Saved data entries
::::

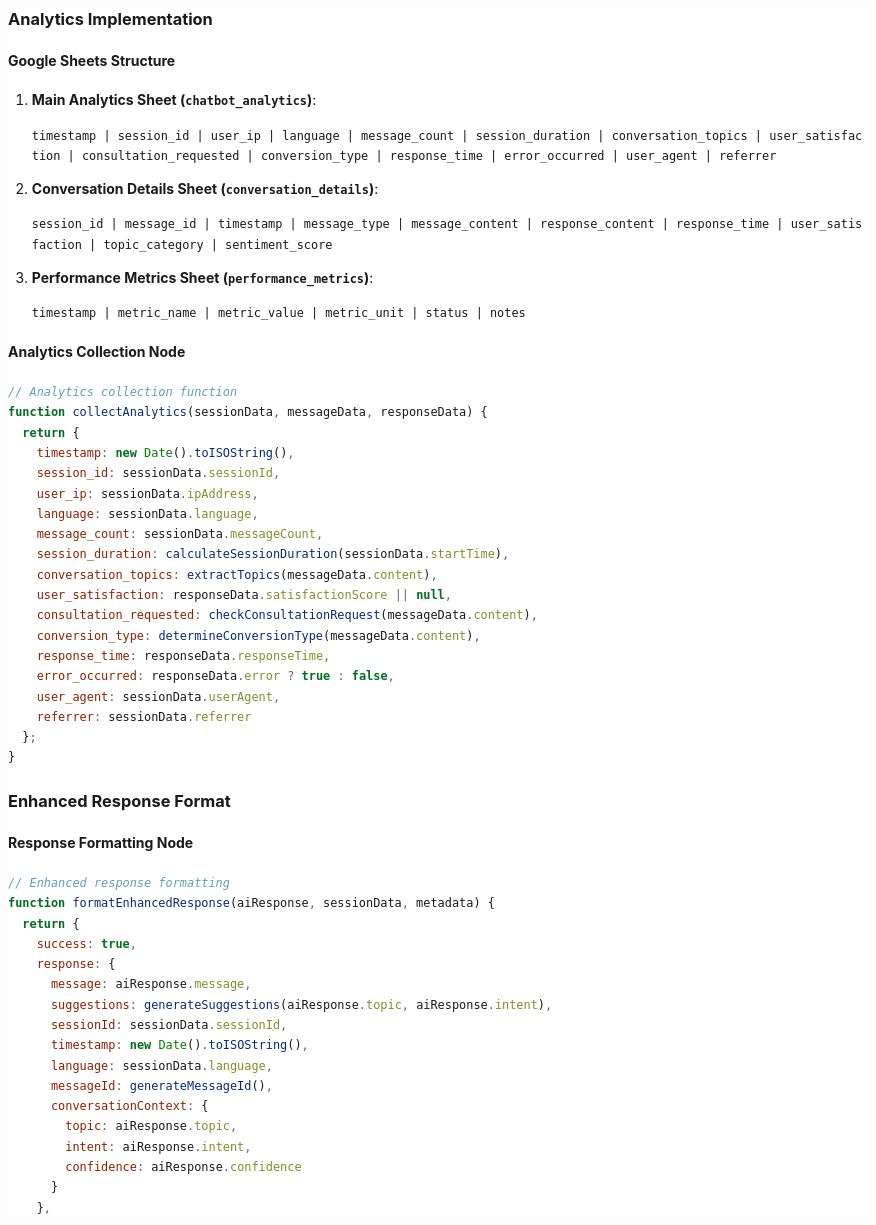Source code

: ### Analytics Implementation

#### Google Sheets Structure
1. **Main Analytics Sheet (`chatbot_analytics`)**:
   ```
   timestamp | session_id | user_ip | language | message_count | session_duration | conversation_topics | user_satisfaction | consultation_requested | conversion_type | response_time | error_occurred | user_agent | referrer
   ```

2. **Conversation Details Sheet (`conversation_details`)**:
   ```
   session_id | message_id | timestamp | message_type | message_content | response_content | response_time | user_satisfaction | topic_category | sentiment_score
   ```

3. **Performance Metrics Sheet (`performance_metrics`)**:
   ```
   timestamp | metric_name | metric_value | metric_unit | status | notes
   ```

#### Analytics Collection Node
```javascript
// Analytics collection function
function collectAnalytics(sessionData, messageData, responseData) {
  return {
    timestamp: new Date().toISOString(),
    session_id: sessionData.sessionId,
    user_ip: sessionData.ipAddress,
    language: sessionData.language,
    message_count: sessionData.messageCount,
    session_duration: calculateSessionDuration(sessionData.startTime),
    conversation_topics: extractTopics(messageData.content),
    user_satisfaction: responseData.satisfactionScore || null,
    consultation_requested: checkConsultationRequest(messageData.content),
    conversion_type: determineConversionType(messageData.content),
    response_time: responseData.responseTime,
    error_occurred: responseData.error ? true : false,
    user_agent: sessionData.userAgent,
    referrer: sessionData.referrer
  };
}
```

### Enhanced Response Format

#### Response Formatting Node
```javascript
// Enhanced response formatting
function formatEnhancedResponse(aiResponse, sessionData, metadata) {
  return {
    success: true,
    response: {
      message: aiResponse.message,
      suggestions: generateSuggestions(aiResponse.topic, aiResponse.intent),
      sessionId: sessionData.sessionId,
      timestamp: new Date().toISOString(),
      language: sessionData.language,
      messageId: generateMessageId(),
      conversationContext: {
        topic: aiResponse.topic,
        intent: aiResponse.intent,
        confidence: aiResponse.confidence
      }
    },
```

::::

__WHAT YOU NEED TO DO__
Set down word for word the lines from the opening of the entries above through the line that contains "#### Analytics Collection Node", and omit every picture.

__ANSWER TO THE EXERCISE__
Source code

: ### Analytics Implementation

#### Google Sheets Structure
1. **Main Analytics Sheet (`chatbot_analytics`)**:
   ```
   timestamp | session_id | user_ip | language | message_count | session_duration | conversation_topics | user_satisfaction | consultation_requested | conversion_type | response_time | error_occurred | user_agent | referrer
   ```

2. **Conversation Details Sheet (`conversation_details`)**:
   ```
   session_id | message_id | timestamp | message_type | message_content | response_content | response_time | user_satisfaction | topic_category | sentiment_score
   ```

3. **Performance Metrics Sheet (`performance_metrics`)**:
   ```
   timestamp | metric_name | metric_value | metric_unit | status | notes
   ```

#### Analytics Collection Node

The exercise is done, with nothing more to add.